- REQUIRED ACTION 1
According to the court decision, on what date was the order cancelling the two bonds that Luzon Surety Co., Inc. executed for Pastor Quebrar handed down?
- REQUIRED ACTION 2
Condense the paragraph of the court decision beginning "Petitioner Luzon Surety Co., Inc., far from reconciled" into a short bulleted list that keeps its main facts.

- DOCUMENT TEXT
########################################

LUZON SURETY CO. v. BESON +

DECISION

142 Phil. 292

[ G.R. No. L-26865-66, January 30, 1970 ]

LUZON SURETY CO., INC., PETITIONER, VS. LEOVEGILDA, BONIFACIA AND JOVITA, ALL SURNAMED BESON, CONCEPCION BESON DE GUTIERREZ, PASTOR QUEBRAR, THE MANILA SURETY & FIDELITY CO., INC., THE PROVINCIAL SHERIFF OF NEGROS OCCIDENTAL AND HONORABLE EDUARDO D. ENRIQUEZ, RESPONDENTS.

D E C I S I O N

FERNANDO, J.:

Petitioner Luzon Surety Co., Inc., far from reconciled with the prospect of having to comply with the writ of execution dated September 27, 1966 issued by the clerk of court of respondent Judge Eduardo D. Enriquez of the Court of First Instance of Negros Occidental, for the satisfaction of the amount of P8,732.23, a liability allegedly imposed on it without its right to procedural due process having been respected, filed this special civil action for certiorari with a writ of preliminary injunction on November 22, 1966.  More specifically, it would seek to nullify such a writ as it was not in accordance with a previous order of respondent Judge on which it was presumably based, allegedly issued without petitioner having been heard, a matter of more than ordinary significance as there was a previous order cancelling the two bonds executed by it for respondent executor Pastor Quebrar, handed down as early as October 20, 1962.  The movants, Leovegilda, Bonifacia and Jovita Beson as well as Cocepcion Beson de Gutierrez, herein after referred to as Bosons, were also named respondents.  Another surety firm, the Manila Surety & Fidelity Co., Inc. was likewise included as one of the respondents, having, on November 11, 1965, subscribed to an executor's bond with respondent Pastor Quebrar for exactly the above amount of P 3,732.23.  The question to which we thus address ourselves is whether, on the facts as above summarized, to be hereafter set forth in detail, petitioner is entitled to the writ prayed for.

########################################

- DATA RECORDS

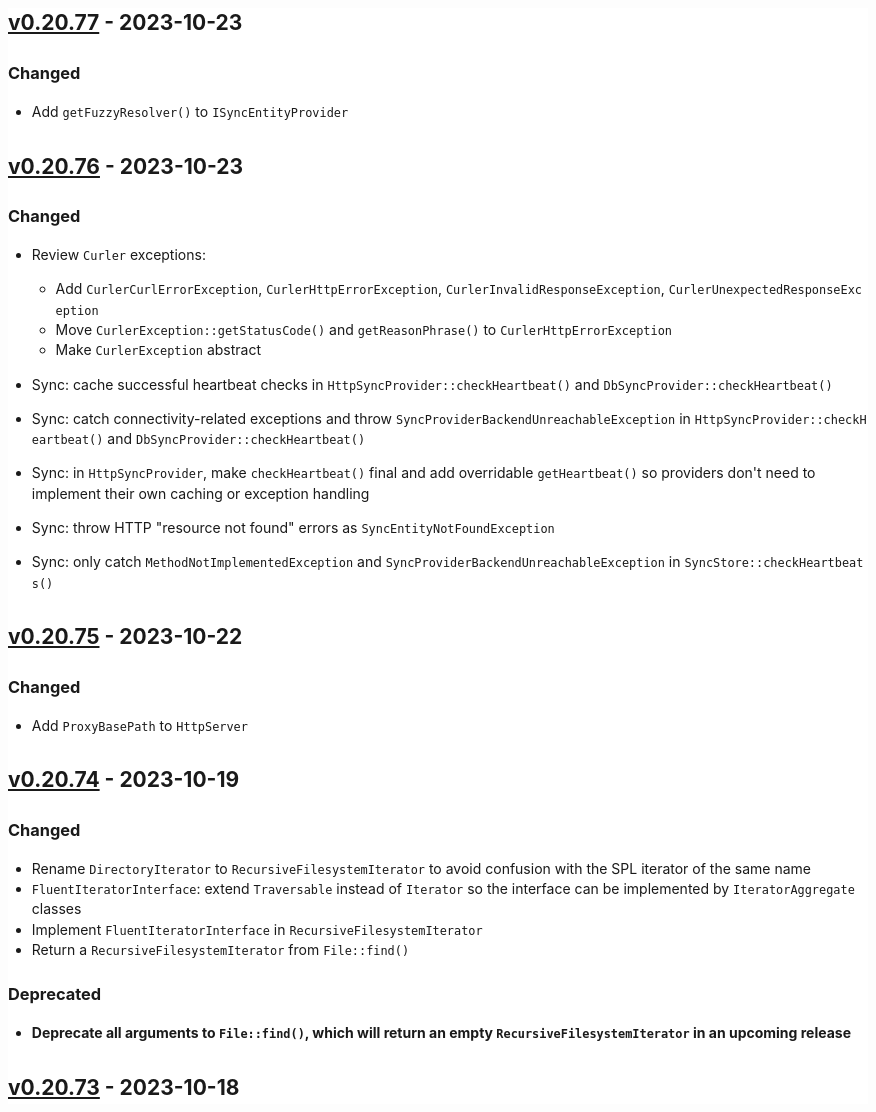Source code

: ## [v0.20.77] - 2023-10-23

### Changed

- Add `getFuzzyResolver()` to `ISyncEntityProvider`

## [v0.20.76] - 2023-10-23

### Changed

- Review `Curler` exceptions:

  - Add `CurlerCurlErrorException`, `CurlerHttpErrorException`, `CurlerInvalidResponseException`, `CurlerUnexpectedResponseException`
  - Move `CurlerException::getStatusCode()` and `getReasonPhrase()` to `CurlerHttpErrorException`
  - Make `CurlerException` abstract

- Sync: cache successful heartbeat checks in `HttpSyncProvider::checkHeartbeat()` and `DbSyncProvider::checkHeartbeat()`
- Sync: catch connectivity-related exceptions and throw `SyncProviderBackendUnreachableException` in `HttpSyncProvider::checkHeartbeat()` and `DbSyncProvider::checkHeartbeat()`
- Sync: in `HttpSyncProvider`, make `checkHeartbeat()` final and add overridable `getHeartbeat()` so providers don't need to implement their own caching or exception handling
- Sync: throw HTTP "resource not found" errors as `SyncEntityNotFoundException`
- Sync: only catch `MethodNotImplementedException` and `SyncProviderBackendUnreachableException` in `SyncStore::checkHeartbeats()`

## [v0.20.75] - 2023-10-22

### Changed

- Add `ProxyBasePath` to `HttpServer`

## [v0.20.74] - 2023-10-19

### Changed

- Rename `DirectoryIterator` to `RecursiveFilesystemIterator` to avoid confusion with the SPL iterator of the same name
- `FluentIteratorInterface`: extend `Traversable` instead of `Iterator` so the interface can be implemented by `IteratorAggregate` classes
- Implement `FluentIteratorInterface` in `RecursiveFilesystemIterator`
- Return a `RecursiveFilesystemIterator` from `File::find()`

### Deprecated

- **Deprecate all arguments to `File::find()`, which will return an empty `RecursiveFilesystemIterator` in an upcoming release**

## [v0.20.73] - 2023-10-18


[salient/changelog]: https://github.com/salient-labs/php-changelog
[Keep a Changelog]: https://keepachangelog.com/en/1.1.0/
[Semantic Versioning]: https://semver.org/spec/v2.0.0.html
[v0.21.18]: https://github.com/lkrms/php-util/compare/v0.21.17...v0.21.18
[v0.21.17]: https://github.com/lkrms/php-util/compare/v0.21.16...v0.21.17
[v0.21.16]: https://github.com/lkrms/php-util/compare/v0.21.15...v0.21.16
[v0.21.15]: https://github.com/lkrms/php-util/compare/v0.21.14...v0.21.15
[v0.21.14]: https://github.com/lkrms/php-util/compare/v0.21.13...v0.21.14
[v0.21.13]: https://github.com/lkrms/php-util/compare/v0.21.12...v0.21.13
[v0.21.12]: https://github.com/lkrms/php-util/compare/v0.21.11...v0.21.12
[v0.21.11]: https://github.com/lkrms/php-util/compare/v0.21.10...v0.21.11
[v0.21.10]: https://github.com/lkrms/php-util/compare/v0.21.9...v0.21.10
[v0.21.9]: https://github.com/lkrms/php-util/compare/v0.21.8...v0.21.9
[v0.21.8]: https://github.com/lkrms/php-util/compare/v0.21.7...v0.21.8
[v0.21.7]: https://github.com/lkrms/php-util/compare/v0.21.6...v0.21.7
[v0.21.6]: https://github.com/lkrms/php-util/compare/v0.21.5...v0.21.6
[v0.21.5]: https://github.com/lkrms/php-util/compare/v0.21.4...v0.21.5
[v0.21.4]: https://github.com/lkrms/php-util/compare/v0.21.3...v0.21.4
[v0.21.3]: https://github.com/lkrms/php-util/compare/v0.21.2...v0.21.3
[v0.21.2]: https://github.com/lkrms/php-util/compare/v0.21.1...v0.21.2
[v0.21.1]: https://github.com/lkrms/php-util/compare/v0.21.0...v0.21.1
[v0.21.0]: https://github.com/lkrms/php-util/compare/v0.20.89...v0.21.0
[v0.20.89]: https://github.com/lkrms/php-util/compare/v0.20.88...v0.20.89
[v0.20.88]: https://github.com/lkrms/php-util/compare/v0.20.87...v0.20.88
[v0.20.87]: https://github.com/lkrms/php-util/compare/v0.20.86...v0.20.87
[v0.20.86]: https://github.com/lkrms/php-util/compare/v0.20.85...v0.20.86
[v0.20.85]: https://github.com/lkrms/php-util/compare/v0.20.84...v0.20.85
[v0.20.84]: https://github.com/lkrms/php-util/compare/v0.20.83...v0.20.84
[v0.20.83]: https://github.com/lkrms/php-util/compare/v0.20.82...v0.20.83
[v0.20.82]: https://github.com/lkrms/php-util/compare/v0.20.81...v0.20.82
[v0.20.81]: https://github.com/lkrms/php-util/compare/v0.20.80...v0.20.81
[v0.20.80]: https://github.com/lkrms/php-util/compare/v0.20.79...v0.20.80
[v0.20.79]: https://github.com/lkrms/php-util/compare/v0.20.78...v0.20.79
[v0.20.78]: https://github.com/lkrms/php-util/compare/v0.20.77...v0.20.78
[v0.20.77]: https://github.com/lkrms/php-util/compare/v0.20.76...v0.20.77
[v0.20.76]: https://github.com/lkrms/php-util/compare/v0.20.75...v0.20.76
[v0.20.75]: https://github.com/lkrms/php-util/compare/v0.20.74...v0.20.75
[v0.20.74]: https://github.com/lkrms/php-util/compare/v0.20.73...v0.20.74
[v0.20.73]: https://github.com/lkrms/php-util/compare/v0.20.72...v0.20.73
[v0.20.72]: https://github.com/lkrms/php-util/compare/v0.20.71...v0.20.72
[v0.20.71]: https://github.com/lkrms/php-util/compare/v0.20.70...v0.20.71
[v0.20.70]: https://github.com/lkrms/php-util/compare/v0.20.69...v0.20.70
[v0.20.69]: https://github.com/lkrms/php-util/compare/v0.20.68...v0.20.69
[v0.20.68]: https://github.com/lkrms/php-util/compare/v0.20.67...v0.20.68
[v0.20.67]: https://github.com/lkrms/php-util/compare/v0.20.66...v0.20.67
[v0.20.66]: https://github.com/lkrms/php-util/compare/v0.20.65...v0.20.66
[v0.20.65]: https://github.com/lkrms/php-util/compare/v0.20.64...v0.20.65
[v0.20.64]: https://github.com/lkrms/php-util/compare/v0.20.63...v0.20.64
[v0.20.63]: https://github.com/lkrms/php-util/compare/v0.20.62...v0.20.63
[v0.20.62]: https://github.com/lkrms/php-util/compare/v0.20.61...v0.20.62
[v0.20.61]: https://github.com/lkrms/php-util/compare/v0.20.60...v0.20.61
[v0.20.60]: https://github.com/lkrms/php-util/compare/v0.20.59...v0.20.60
[v0.20.59]: https://github.com/lkrms/php-util/compare/v0.20.58...v0.20.59
[v0.20.58]: https://github.com/lkrms/php-util/compare/v0.20.57...v0.20.58
[v0.20.57]: https://github.com/lkrms/php-util/compare/v0.20.56...v0.20.57
[v0.20.56]: https://github.com/lkrms/php-util/compare/v0.20.55...v0.20.56
[v0.20.55]: https://github.com/lkrms/php-util/compare/v0.20.54...v0.20.55
[v0.20.54]: https://github.com/lkrms/php-util/releases/tag/v0.20.54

########################################

- SOLUTION 1
October 20, 1962.

- SOLUTION 2
- On November 22, 1966, Luzon Surety Co., Inc. filed a special civil action for certiorari with a writ of preliminary injunction.
- It challenged a writ of execution dated September 27, 1966, issued by the clerk of court of Judge Eduardo D. Enriquez of the Court of First Instance of Negros Occidental, for P8,732.23.
- It claimed the liability was imposed without respecting its right to procedural due process.
- It argued that the writ did not conform to the Judge's earlier order, which was allegedly issued without a hearing for the petitioner.
- It pointed out that an order of October 20, 1962 had already cancelled the two bonds it executed for executor Pastor Quebrar.
- The movants, Leovegilda, Bonifacia, and Jovita Beson and Concepcion Beson de Gutierrez, were named respondents.
- The Manila Surety & Fidelity Co., Inc. was also a respondent because on November 11, 1965 it subscribed to an executor's bond with Pastor Quebrar.
- The issue is whether the petitioner is entitled to the writ it seeks.